Our research underscores the pressing issue of users overlooking privacy policies during the installation of apps on wearable devices. As dependency on wearables intensifies in our daily routines, a stark contrast remains between the concerns users have over data privacy and their propensity to bypass privacy policies. Drawing from eye tracking and behavioral evidence, this research sheds light on the impact of perceived necessity in the scrutiny of privacy policies on wearable devices and its interaction with threat clues.

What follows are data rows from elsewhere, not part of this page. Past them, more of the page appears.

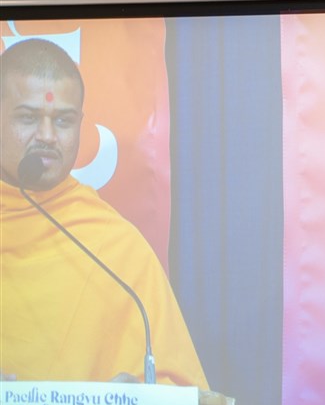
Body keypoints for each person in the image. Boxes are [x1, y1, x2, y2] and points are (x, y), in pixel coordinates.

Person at [0, 38, 208, 387]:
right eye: (28, 117)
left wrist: (137, 400)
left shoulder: (115, 247)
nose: (47, 136)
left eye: (63, 121)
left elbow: (181, 393)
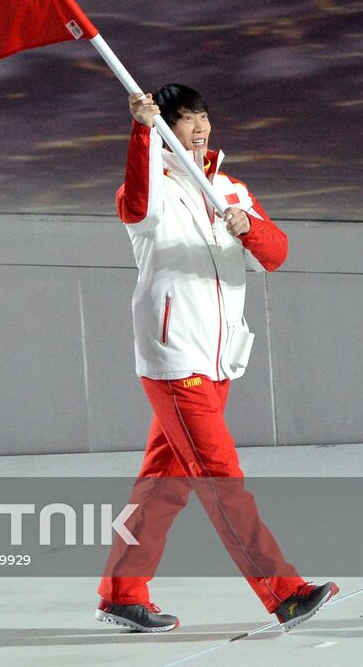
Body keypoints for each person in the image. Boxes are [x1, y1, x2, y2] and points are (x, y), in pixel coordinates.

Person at [94, 84, 338, 633]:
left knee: (164, 484)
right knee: (222, 478)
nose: (199, 126)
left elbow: (277, 255)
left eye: (203, 115)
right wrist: (139, 130)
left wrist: (249, 228)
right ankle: (284, 592)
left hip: (222, 357)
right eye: (183, 119)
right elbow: (135, 204)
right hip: (177, 359)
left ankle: (121, 593)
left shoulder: (229, 187)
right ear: (164, 127)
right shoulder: (151, 188)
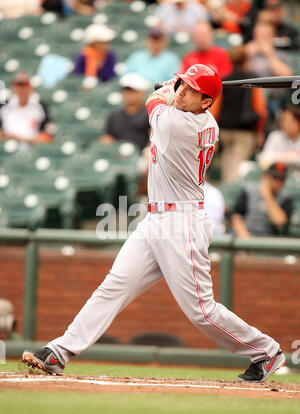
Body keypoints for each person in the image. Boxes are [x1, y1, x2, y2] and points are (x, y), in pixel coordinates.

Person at [22, 64, 285, 384]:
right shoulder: (203, 118)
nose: (182, 92)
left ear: (205, 103)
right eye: (182, 86)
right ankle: (59, 352)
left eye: (191, 90)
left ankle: (266, 350)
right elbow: (168, 98)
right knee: (113, 285)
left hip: (182, 222)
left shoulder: (178, 124)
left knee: (201, 312)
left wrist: (165, 86)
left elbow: (153, 102)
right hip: (156, 218)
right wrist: (179, 84)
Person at [212, 45, 268, 183]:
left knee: (228, 163)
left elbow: (214, 109)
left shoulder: (224, 80)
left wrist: (213, 133)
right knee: (236, 170)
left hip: (224, 131)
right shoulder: (252, 80)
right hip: (244, 132)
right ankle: (230, 196)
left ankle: (226, 192)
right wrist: (260, 131)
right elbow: (260, 109)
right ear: (246, 60)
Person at [232, 162, 293, 237]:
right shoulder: (249, 190)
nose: (278, 182)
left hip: (268, 238)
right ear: (266, 177)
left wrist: (268, 196)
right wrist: (245, 236)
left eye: (281, 179)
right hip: (245, 234)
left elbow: (279, 222)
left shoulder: (286, 197)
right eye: (275, 177)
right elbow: (237, 217)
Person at [0, 71, 55, 145]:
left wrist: (20, 139)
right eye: (19, 85)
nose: (22, 89)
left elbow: (48, 136)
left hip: (33, 149)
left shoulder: (41, 107)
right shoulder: (3, 106)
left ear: (31, 87)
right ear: (13, 87)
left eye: (25, 85)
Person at [100, 73, 151, 151]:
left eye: (133, 91)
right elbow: (108, 137)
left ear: (142, 93)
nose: (129, 95)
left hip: (143, 157)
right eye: (126, 91)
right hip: (118, 156)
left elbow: (153, 140)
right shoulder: (114, 114)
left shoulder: (149, 114)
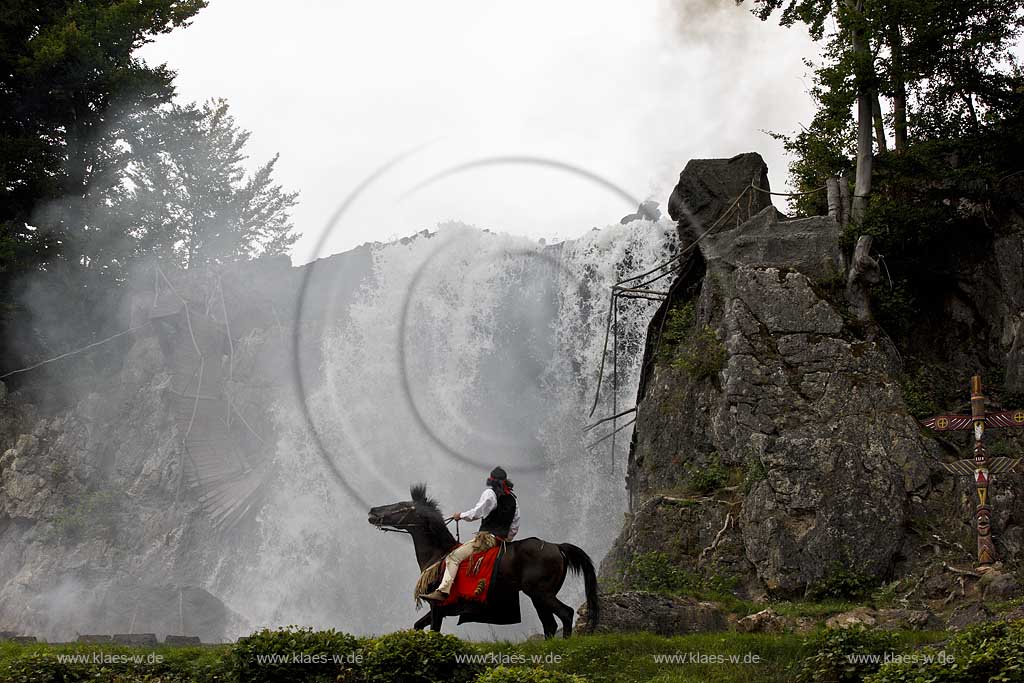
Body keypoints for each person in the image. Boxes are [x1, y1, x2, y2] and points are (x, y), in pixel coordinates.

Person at [419, 466, 519, 603]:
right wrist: (505, 539)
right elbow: (514, 526)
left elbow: (477, 513)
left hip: (487, 539)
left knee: (453, 557)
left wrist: (460, 515)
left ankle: (442, 591)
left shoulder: (490, 494)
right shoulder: (513, 499)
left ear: (491, 480)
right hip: (501, 541)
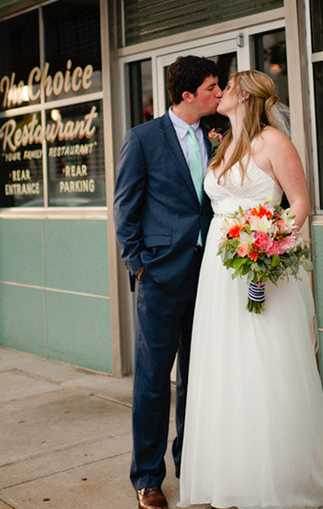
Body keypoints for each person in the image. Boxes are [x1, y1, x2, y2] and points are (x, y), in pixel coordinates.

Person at [178, 70, 323, 509]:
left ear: (245, 97)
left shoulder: (273, 142)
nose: (219, 94)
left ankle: (279, 475)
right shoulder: (225, 143)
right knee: (226, 365)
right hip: (221, 271)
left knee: (266, 362)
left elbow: (300, 204)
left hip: (263, 268)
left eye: (227, 88)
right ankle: (231, 473)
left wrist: (269, 246)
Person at [114, 55, 222, 509]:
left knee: (198, 377)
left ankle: (190, 463)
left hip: (210, 275)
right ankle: (148, 476)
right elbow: (125, 207)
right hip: (159, 275)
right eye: (213, 87)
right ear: (187, 94)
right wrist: (139, 264)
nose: (219, 94)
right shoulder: (143, 139)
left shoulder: (219, 136)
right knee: (155, 380)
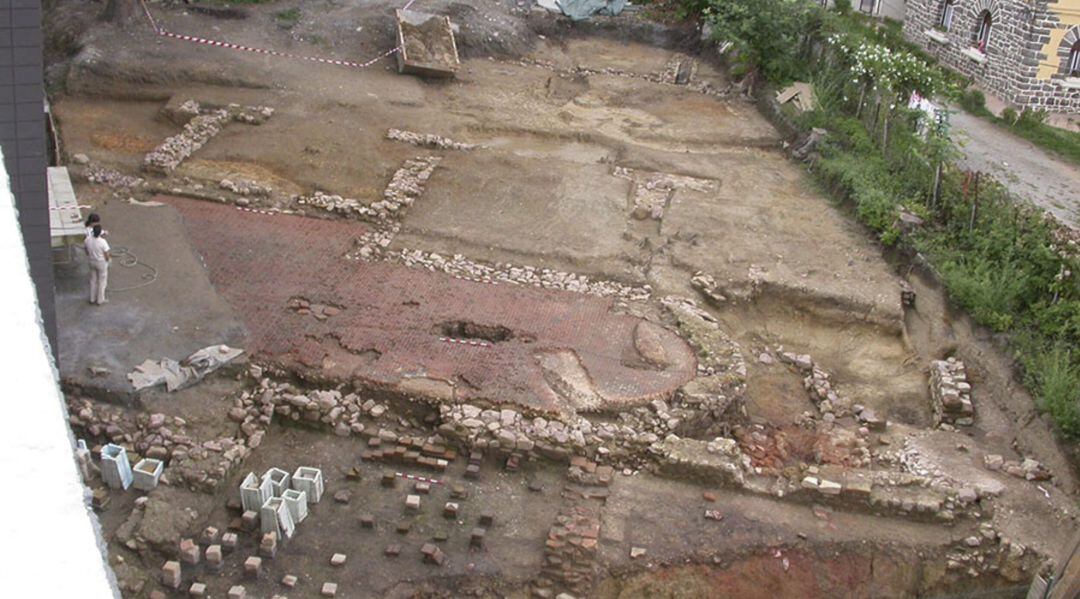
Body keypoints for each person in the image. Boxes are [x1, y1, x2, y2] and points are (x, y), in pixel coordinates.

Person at [84, 224, 111, 305]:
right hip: (101, 262)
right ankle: (100, 300)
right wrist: (108, 261)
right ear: (100, 233)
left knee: (93, 280)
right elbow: (106, 254)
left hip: (91, 261)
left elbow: (86, 250)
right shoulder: (103, 242)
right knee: (102, 281)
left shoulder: (87, 240)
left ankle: (92, 299)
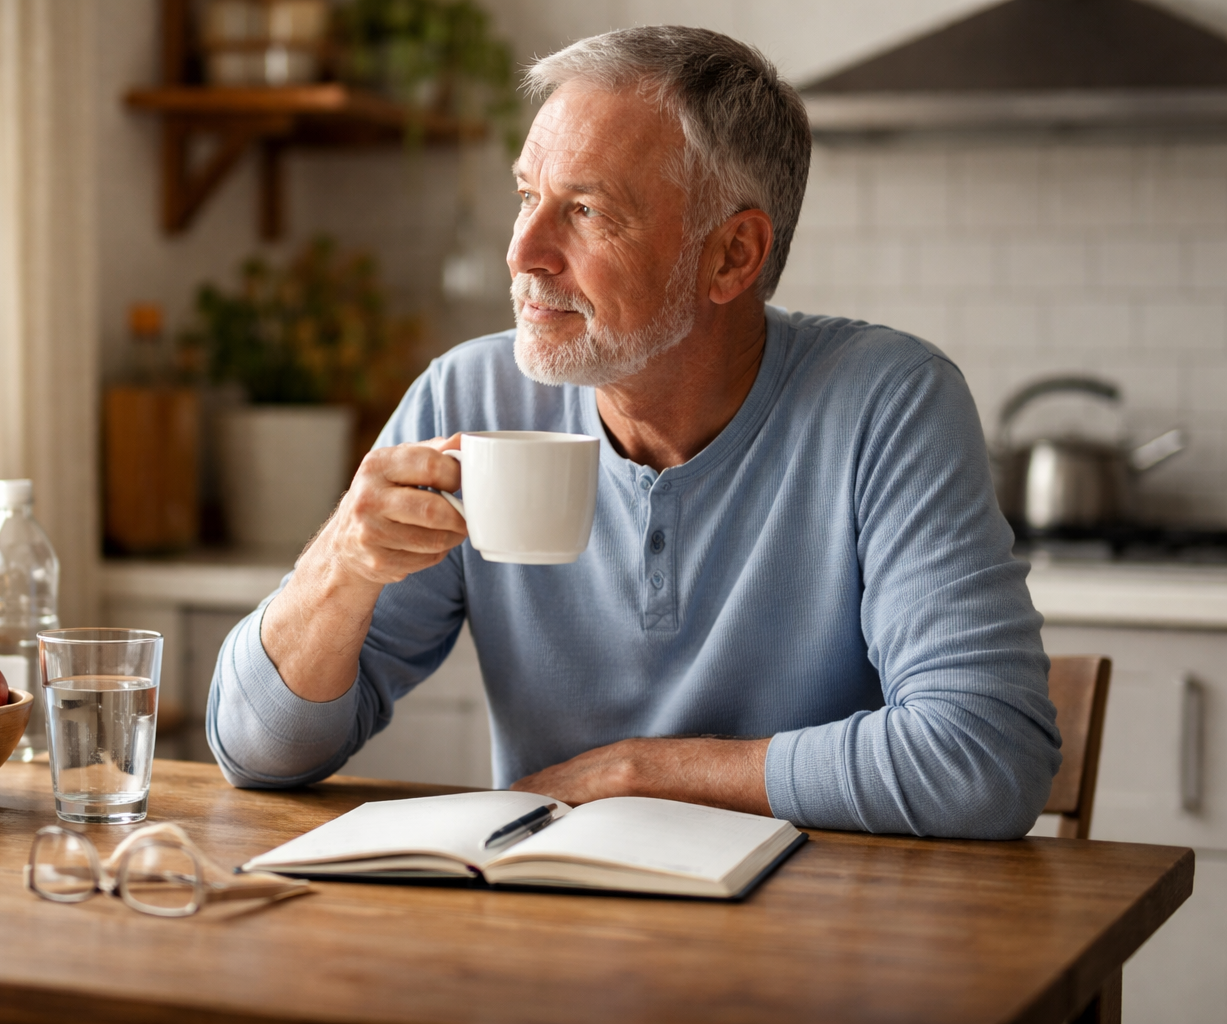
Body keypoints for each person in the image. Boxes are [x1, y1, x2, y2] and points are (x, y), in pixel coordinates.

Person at [206, 26, 1061, 840]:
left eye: (584, 211)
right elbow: (256, 753)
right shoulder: (471, 393)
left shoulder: (886, 402)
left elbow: (983, 757)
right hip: (555, 933)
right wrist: (341, 566)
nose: (524, 252)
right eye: (527, 197)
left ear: (732, 256)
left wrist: (638, 773)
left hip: (819, 940)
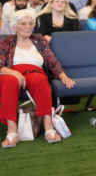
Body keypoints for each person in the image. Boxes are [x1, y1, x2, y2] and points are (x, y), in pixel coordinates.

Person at [0, 9, 75, 147]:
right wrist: (14, 73)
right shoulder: (6, 42)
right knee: (9, 82)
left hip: (35, 72)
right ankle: (11, 131)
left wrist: (63, 75)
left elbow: (51, 60)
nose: (28, 26)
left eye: (30, 23)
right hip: (11, 73)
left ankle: (49, 127)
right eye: (23, 23)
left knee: (40, 80)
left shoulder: (39, 40)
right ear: (14, 26)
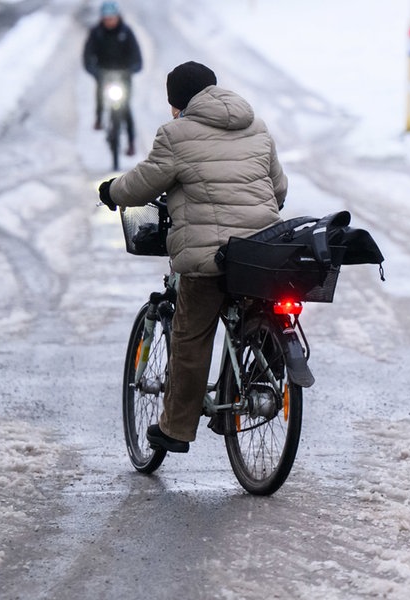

The findings deepen our comprehension of users’ behaviors in the context of wearable devices and broaden the existing research on users’ engagement with privacy policies during app installation by leveraging eye tracking technology and delving into underlying cognitive processes. Moreover, this research provides practical recommendations for app providers on how to encourage users to pay more attention to privacy policies by manipulating the factors of users’ perceived necessity and threat clues. We also advocate for users to exercise increased caution and enhance their attentiveness to privacy policies, particularly when the app is deemed highly essential. We hope that this research will bolster digital security awareness and contribute to the cultivation of a safer digital environment for users.